A metafísica de Latour desdobra-se num duplo sentido; como uma metafísica da matéria e como uma metafísica das redes. Enquanto, normalmente, essa ambivalência da metafísica se encontra num equilíbrio elegante (um equilíbrio com o qual, em grande medida, acabo por concordar), parece-me no entanto que, quando Latour se refere ao digital, tem tendência a favorecer as redes em detrimento da matéria. Como se as (re)presentações digitais da realidade social fossem transparentes e “inocentes”, como se elas não fossem apenas capazes de representar as coisas, mas também de apresentá-las como elas são.

 

Seguindo a proposta de Romele, a concepção latouriana do digital enquanto representação, “sem filtro”, da realidade social, acaba mesmo por contradizer muitas das ideias sociológicas mais fundamentais da sua Teoria Actor-Rede (ROMELE, 2020, p. 54). Em Latour, os dispositivos e plataformas tecnológicas surgem conceptualizados a partir da rede de relações que estabelecem, não apenas com os actores no contexto social no qual se desenvolvem, mas também com os próprios elementos empíricos que os definem como tais, i.e., na sua dependência social da matéria, da cultura, e da história. Contudo, e tendo em mente a sua concepção do digital, esse domínio acaba por apresentar-se aqui como desmaterializado e descontextualizado; concebido como uma “cópia fiel” da rede de relações que se criam entre os vários actores sociais, uma rede sob a qual a Sociologia Digital deverá fundamentar a sua investigação (ROMELE, 2020, p. 55-59). Seguindo o argumento de Romele, na concepção do digital pressuposta em Bruno Latour, não existe, por isso, uma distinção clara entre o digital e o real, sendo que, por essa mesma via, o objecto e a metodologia da investigação em Sociologia Digital acabam também por se confundir, colocando em causa toda a sua pretensa cientificidade.

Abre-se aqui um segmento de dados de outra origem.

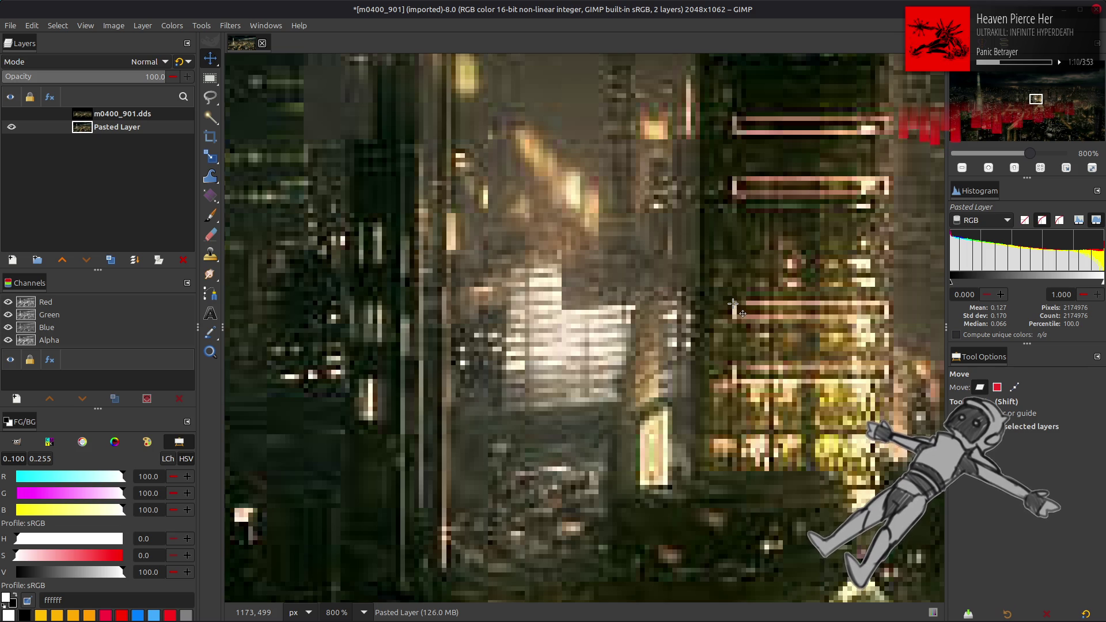
pyautogui.keyDown('ctrl'); pyautogui.scroll(-2, 734, 302); pyautogui.keyUp('ctrl')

A crítica que Romele lança à concepção do digital proposta por Latour desenvolve-se, por isso, no mesmo sentido da crítica dirigida a Floridi, no decorrer do primeiro capítulo. Tomando algumas das questões técnicas que se levantam com o Big Data para fundamentar a sua posição, Romele termina o segundo capítulo defendendo que o significado inerente ao “rasto digital” que compõe os dados, ao contrário do que é pressuposto pela concepção do digital de Bruno Latour, é também ele hermenêutico (ROMELE, 2020, p. 59-63). Inspirando-se no trabalho de Simondon, Romele considera que, mais que uma tradução do real, o digital constitui-se, antes, como uma “transdução”, como uma individuação do sentido, o qual, muito embora se pretenda como um reflexo exacto das relações sociais que se estabelecem entre os vários actores, acaba, no entanto, por ser construído por via hermenêutica (ROMELE, 2020, p. 64-72). Numa clara referência à influência que a hermenêutica de Ricoeur possui sobre a sua própria posição, Romele defende que o significado do “rasto digital”, mais do que um espelho do mundo e das interacções que nele se dão entre os diversos actores sociais, resulta, antes, de um “enredo” (mise en intrigue), de um enquadramento interpretativo que torna os dados compreensíveis para um intérprete. Um processo que se demonstra, por isso, estruturalmente bastante próximo da noção ricoeuriana de mimesis (ROMELE, 2020, p. 75-78).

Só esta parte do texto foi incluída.